INDEPENDENT FINANCIAL ADVICE ON MONEY MATTERS AROUND THE HIGHLANDS, ISLANDS & MORAY
Financial planning is something that is very easy to put off and never get round to it. Often it can be overwhelming and hard to know where to start. The six steps shown here should put you in a solid position to achieve your goals and objectives.
Step 1. Have an emergency fund
This is a store of capital that you can access fairly quickly in the case of an unforeseen circumstance such as a loss of job or a car repair. It can be very reassuring to know that you have this in place.
The amount to set aside will be different for everyone but as a rule of thumb, at least three month’s salary is often suggested.
Step 2. Protect yourself and your family
Through various types of insurance policies. There are two main categories of policies that you can take out:
- Insurances that you might claim on more frequently but that have a low-ish impact on your life – e.g. – House insurance
- Insurances for areas that would have a much larger impact on your life – such as
health, life and income protection
When you are considering what you should have in place you need to think about who also relies on your income, other than yourself. Unfortunately this is often only thought about after the event.
Step 3. Deal with debt
Especially unsecured debt. Review it. Clear it. Look to transfer it. Avoiding it in the first place would be even better.
Step 4. Save and invest well
Don’t hold too much in cash– this is an inefficient type of investment for long term savings, especially when you take into account inflation.

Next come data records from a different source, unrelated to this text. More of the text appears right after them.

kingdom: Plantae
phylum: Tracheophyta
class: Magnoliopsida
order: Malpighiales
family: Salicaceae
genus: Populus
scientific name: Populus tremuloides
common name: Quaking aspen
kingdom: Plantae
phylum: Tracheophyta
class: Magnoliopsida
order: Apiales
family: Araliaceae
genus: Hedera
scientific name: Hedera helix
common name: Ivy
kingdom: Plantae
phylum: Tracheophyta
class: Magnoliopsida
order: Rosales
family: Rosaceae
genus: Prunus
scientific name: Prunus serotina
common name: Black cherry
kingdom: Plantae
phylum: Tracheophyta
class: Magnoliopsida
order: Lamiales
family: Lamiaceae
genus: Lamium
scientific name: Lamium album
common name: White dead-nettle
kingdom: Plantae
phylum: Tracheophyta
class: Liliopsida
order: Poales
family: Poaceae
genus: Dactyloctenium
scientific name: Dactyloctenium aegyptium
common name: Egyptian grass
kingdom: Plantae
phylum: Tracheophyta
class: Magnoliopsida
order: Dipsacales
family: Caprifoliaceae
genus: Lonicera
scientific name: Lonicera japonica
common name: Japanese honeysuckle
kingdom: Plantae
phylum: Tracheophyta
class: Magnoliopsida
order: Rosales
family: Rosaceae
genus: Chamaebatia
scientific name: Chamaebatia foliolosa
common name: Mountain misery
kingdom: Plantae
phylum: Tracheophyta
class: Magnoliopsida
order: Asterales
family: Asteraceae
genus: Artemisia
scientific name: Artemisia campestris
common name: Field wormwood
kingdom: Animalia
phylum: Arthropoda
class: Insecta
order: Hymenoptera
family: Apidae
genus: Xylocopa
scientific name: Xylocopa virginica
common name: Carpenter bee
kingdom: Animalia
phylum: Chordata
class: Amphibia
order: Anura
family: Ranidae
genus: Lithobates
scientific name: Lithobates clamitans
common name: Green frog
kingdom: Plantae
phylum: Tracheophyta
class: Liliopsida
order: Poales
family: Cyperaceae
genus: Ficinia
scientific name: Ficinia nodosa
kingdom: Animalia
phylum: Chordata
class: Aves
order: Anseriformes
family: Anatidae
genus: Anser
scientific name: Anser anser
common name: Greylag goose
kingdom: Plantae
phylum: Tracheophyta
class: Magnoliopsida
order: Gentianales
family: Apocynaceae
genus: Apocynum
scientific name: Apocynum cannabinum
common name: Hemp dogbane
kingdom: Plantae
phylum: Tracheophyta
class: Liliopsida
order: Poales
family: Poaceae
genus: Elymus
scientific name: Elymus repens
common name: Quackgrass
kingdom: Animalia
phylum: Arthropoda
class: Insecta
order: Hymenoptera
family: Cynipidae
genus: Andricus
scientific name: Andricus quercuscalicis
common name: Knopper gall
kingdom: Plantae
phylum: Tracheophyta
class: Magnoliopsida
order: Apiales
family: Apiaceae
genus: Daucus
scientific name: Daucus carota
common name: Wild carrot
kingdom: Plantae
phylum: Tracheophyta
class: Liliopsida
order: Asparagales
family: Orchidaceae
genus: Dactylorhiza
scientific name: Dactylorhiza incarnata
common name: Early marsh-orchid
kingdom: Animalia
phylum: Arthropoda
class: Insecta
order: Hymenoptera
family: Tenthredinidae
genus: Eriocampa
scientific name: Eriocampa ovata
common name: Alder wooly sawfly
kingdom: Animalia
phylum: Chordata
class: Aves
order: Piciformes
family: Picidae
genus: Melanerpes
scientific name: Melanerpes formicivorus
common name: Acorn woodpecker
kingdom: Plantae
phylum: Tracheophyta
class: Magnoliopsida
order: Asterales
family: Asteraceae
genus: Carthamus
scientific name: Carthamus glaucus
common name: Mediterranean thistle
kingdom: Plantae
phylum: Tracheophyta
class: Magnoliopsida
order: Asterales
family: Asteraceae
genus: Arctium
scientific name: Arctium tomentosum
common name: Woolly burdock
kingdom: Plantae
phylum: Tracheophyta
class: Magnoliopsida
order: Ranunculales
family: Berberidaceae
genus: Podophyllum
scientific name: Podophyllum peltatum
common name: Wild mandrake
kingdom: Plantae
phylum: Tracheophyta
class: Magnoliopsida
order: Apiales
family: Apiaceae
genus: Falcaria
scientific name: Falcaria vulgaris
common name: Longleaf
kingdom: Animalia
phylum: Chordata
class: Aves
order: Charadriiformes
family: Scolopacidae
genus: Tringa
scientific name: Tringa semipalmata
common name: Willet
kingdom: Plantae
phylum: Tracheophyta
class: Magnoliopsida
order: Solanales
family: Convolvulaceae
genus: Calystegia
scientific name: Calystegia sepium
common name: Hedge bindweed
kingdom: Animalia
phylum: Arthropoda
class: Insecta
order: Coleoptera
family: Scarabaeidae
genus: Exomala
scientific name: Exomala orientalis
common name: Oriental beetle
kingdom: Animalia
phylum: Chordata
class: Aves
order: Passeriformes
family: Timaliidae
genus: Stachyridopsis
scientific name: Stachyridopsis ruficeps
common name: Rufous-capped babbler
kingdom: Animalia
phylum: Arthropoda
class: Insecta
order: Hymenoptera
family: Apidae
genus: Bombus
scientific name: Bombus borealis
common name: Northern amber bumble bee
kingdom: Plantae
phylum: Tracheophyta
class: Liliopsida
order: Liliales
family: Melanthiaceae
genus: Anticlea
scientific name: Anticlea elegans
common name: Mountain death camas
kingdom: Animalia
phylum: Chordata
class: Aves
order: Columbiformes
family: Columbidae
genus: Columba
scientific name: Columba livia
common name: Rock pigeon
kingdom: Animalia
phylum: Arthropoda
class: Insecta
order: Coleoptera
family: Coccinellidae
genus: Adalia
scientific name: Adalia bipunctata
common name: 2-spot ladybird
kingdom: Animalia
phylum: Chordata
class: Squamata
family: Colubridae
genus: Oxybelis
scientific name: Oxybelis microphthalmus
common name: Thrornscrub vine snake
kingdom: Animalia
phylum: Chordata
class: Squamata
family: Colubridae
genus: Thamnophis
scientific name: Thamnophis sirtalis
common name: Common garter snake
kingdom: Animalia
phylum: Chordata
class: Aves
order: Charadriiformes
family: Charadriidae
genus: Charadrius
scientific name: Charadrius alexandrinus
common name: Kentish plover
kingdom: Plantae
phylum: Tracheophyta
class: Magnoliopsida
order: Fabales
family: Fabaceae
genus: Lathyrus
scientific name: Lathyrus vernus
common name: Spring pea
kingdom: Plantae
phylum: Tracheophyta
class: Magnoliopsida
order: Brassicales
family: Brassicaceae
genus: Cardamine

Inflation is running at a scary 5.1% as at December 2021, which will heavily erode its value.
Think about asset allocation. You may need to take a longer-term perspective and accept a level of volatility.
Lastly – the earlier you start the better.
Step 5. Keep everything in good order
Consolidate – the advent of platforms has helped people consolidate investments,
pensions and other assets. Check before you do consolidate that any older policies don’t have preferential terms or clauses that you might lose before you consolidate them.
Make sure you have a will in place and that it is up to date. It makes sense to have a Power of Attorney in place also, especially if you have dependants. Consider putting in place a Power of Attorney – this is a good idea even if you are young and in good health.
Tax – consider elements of tax planning, make use of tax reliefs on pension contributions, ISAs, inheritance tax etc.
Step 6. Have a plan, review it regularly and take advice
- Be aware – understand your spending, saving and the financial products you have.
- When spending, consider need, want and love – happiness is not best measured by what you have
- Have a plan which correlates with your life goals
Envision the life that you want to lead, if you had no debts, or financial obligations,
how would you spend your time?
With the assistance of an Independent financial adviser you can walk through each of these steps in a clear and concise manner. By kicking the tyres of the six steps once a year you should be in a good place to achieve your goals and objectives.